In a game that also featured Andy Carroll, Peter Crouch proved why he might just be the best “big man” in the Premier League. The former Liverpool striker is the lynchpin of Stoke’s attacking play even if the club have only struck 10 goals in their opening 12 league games.

However, Crouch is much more than a gangly target that Stoke ping the ball to. To us the old adage for football, Crouch has “good feet for a big man” and the Potters are wise to use them to their advantage. Long, high balls in the air that can be knocked down into the path of on-rushing support or short, snap passes usually taken under control in the narrowest of gaps; Crouch’s abilities allow Stoke two main options in their play.

They can try either of them to get around an opponent, and he won’t struggle to lead the line. The club need only point at the spectacular goal that he struck against Manchester City last season as an example of the technical ability Peter possesses. Of course, it came from a long ball.

Tony Pulis has assembled what just might be his most attacking team around Crouch. Jonathan Walters, Matthew Etherington, Charlie Adam and Michael Kightly are all players who can help Crouch score but also register themselves. Pulis, in previous seasons, usually sacrificed two midfielders so that his side retained their defensive shape.

Recent months have seen Pulis adding a more attacking edge to his team. Crouch and Michael Owen, should the latter shake off the seemingly endless stream of niggling injuries that are weighing him down, have the potential to score goals together. Their partnership for England has already yielded goals and they can do the same at the Britannia.
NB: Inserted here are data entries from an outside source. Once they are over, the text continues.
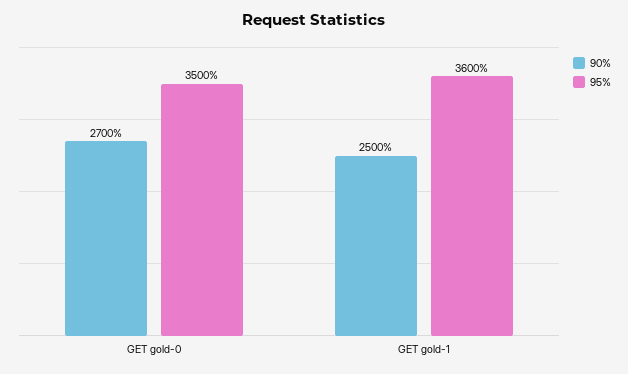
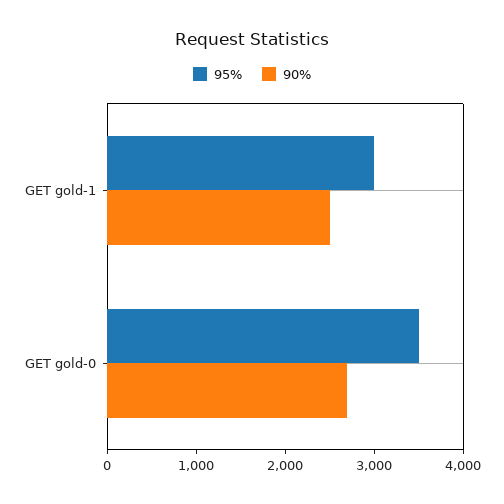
95%, GET gold-1: 3600 -> 3000

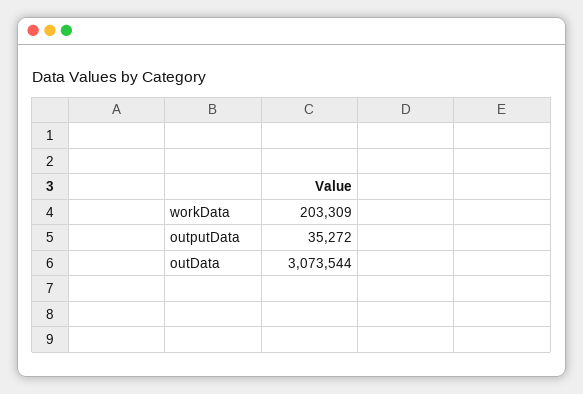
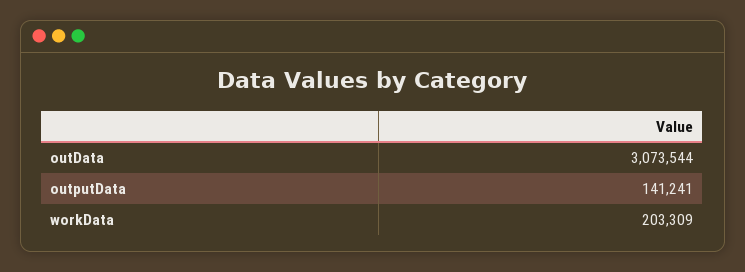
outputData: 35272 -> 141241

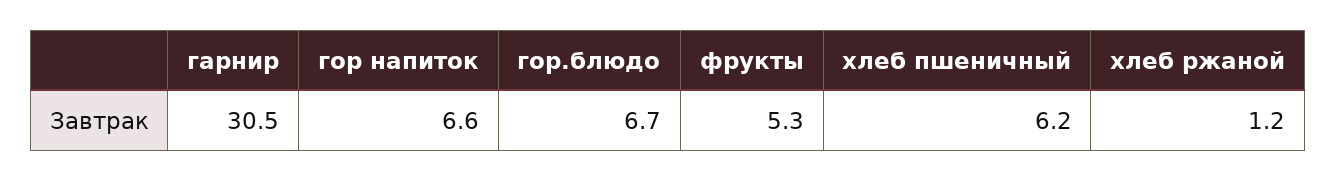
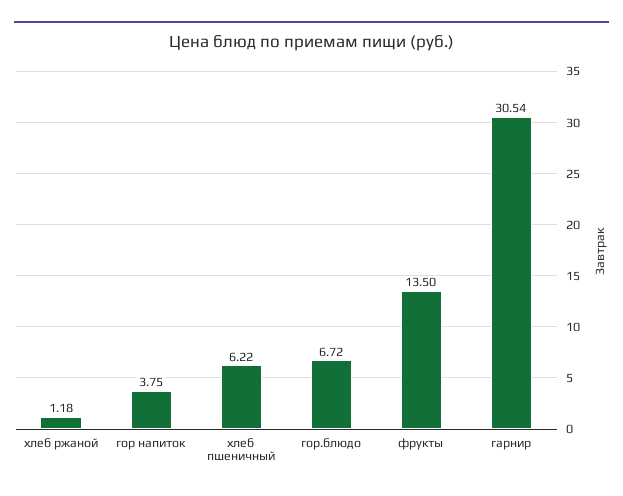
гор напиток: 6.6 -> 3.75
фрукты: 5.3 -> 13.5

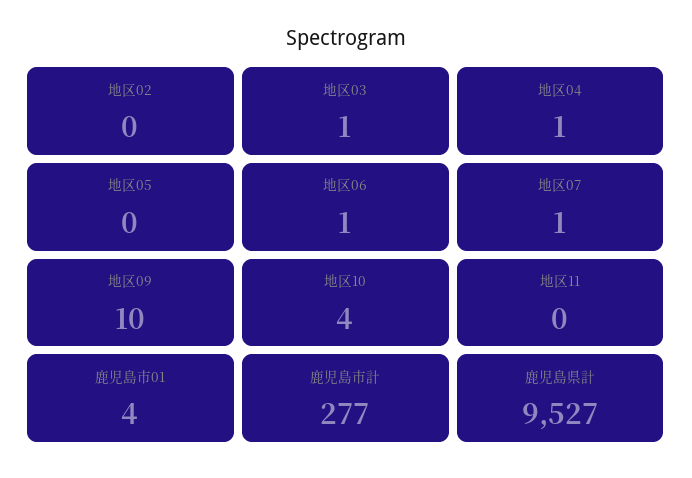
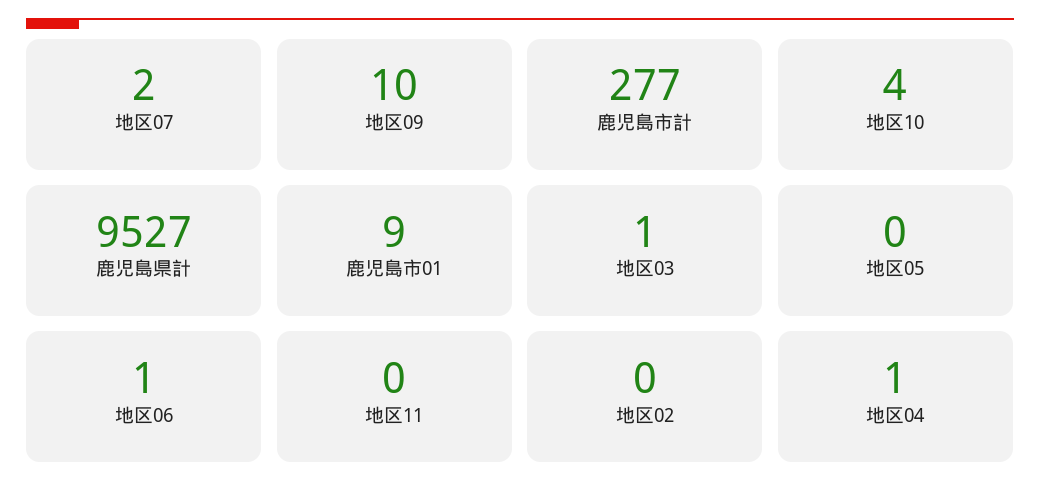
地区07: 1 -> 2
鹿児島市01: 4 -> 9

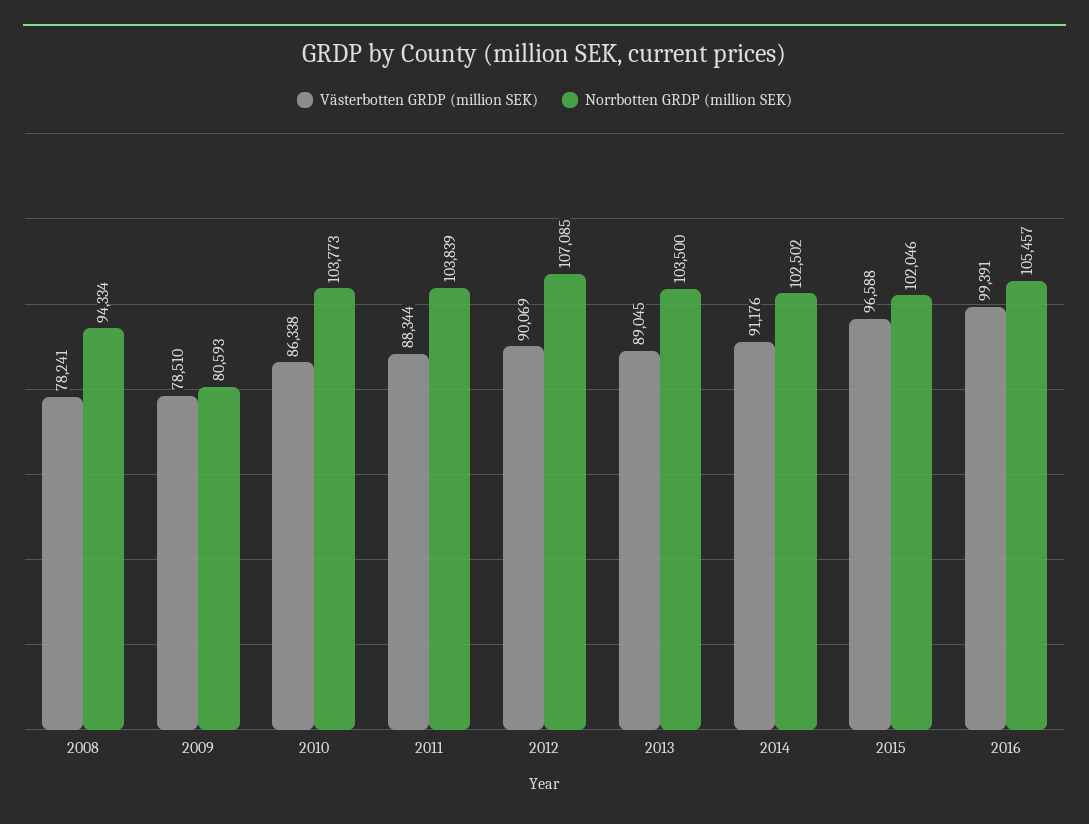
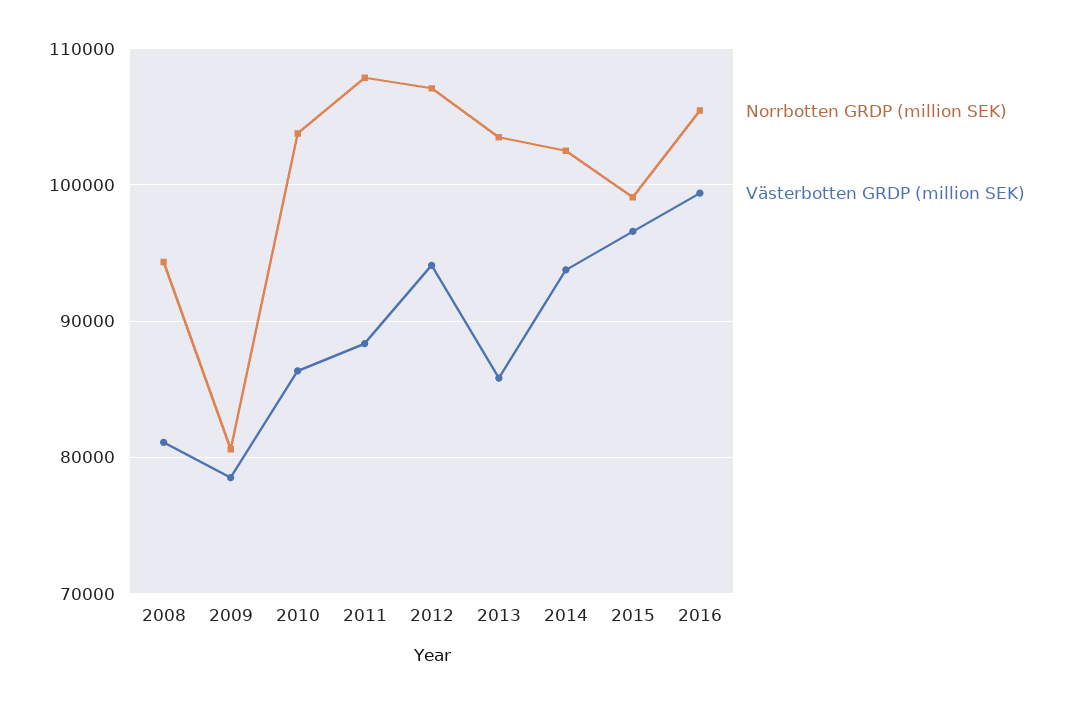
Västerbotten GRDP (million SEK), 2008: 78241 -> 81000
Norrbotten GRDP (million SEK), 2011: 103839 -> 108000
Västerbotten GRDP (million SEK), 2012: 90069 -> 94000
Västerbotten GRDP (million SEK), 2013: 89045 -> 86000
Västerbotten GRDP (million SEK), 2014: 91176 -> 94000
Norrbotten GRDP (million SEK), 2015: 102046 -> 99000

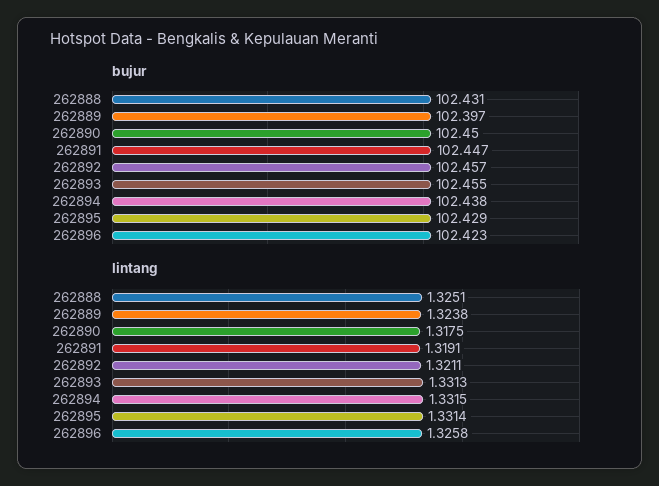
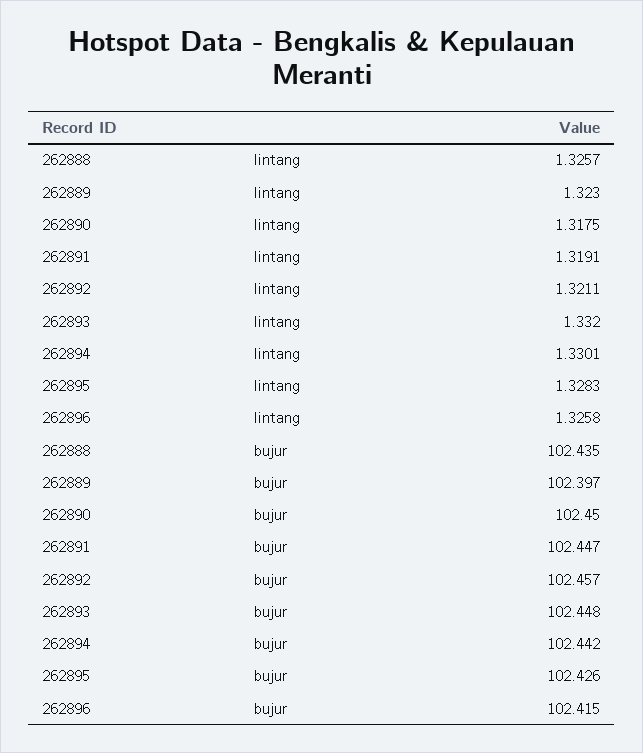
bujur, 262888: 102.431 -> 102.435
bujur, 262893: 102.455 -> 102.448
bujur, 262894: 102.438 -> 102.442
bujur, 262895: 102.429 -> 102.426
bujur, 262896: 102.423 -> 102.415
lintang, 262888: 1.3251 -> 1.3257
lintang, 262889: 1.3238 -> 1.323
lintang, 262893: 1.3313 -> 1.332
lintang, 262894: 1.3315 -> 1.3301
lintang, 262895: 1.3314 -> 1.3283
It is obvious already, even 12 games into a season, that Crouch is key for Stoke this season. The striker is probably deserving of more international appearances than he has won so far; but Stoke won’t mind that he isn’t in and around Roy Hodgson’s squad for now. The 6’ 7 tall striker always speaks of his desire to play for England but he needs to start finding the net again to force the new manager’s hand.

Tony Pulis will no doubt worry that Crouch hasn’t scored since September 29th against Swansea. The longer the poor run continues, the more he will be tempted to change a game plan that will, so long as he perseveres, keep Stoke safe.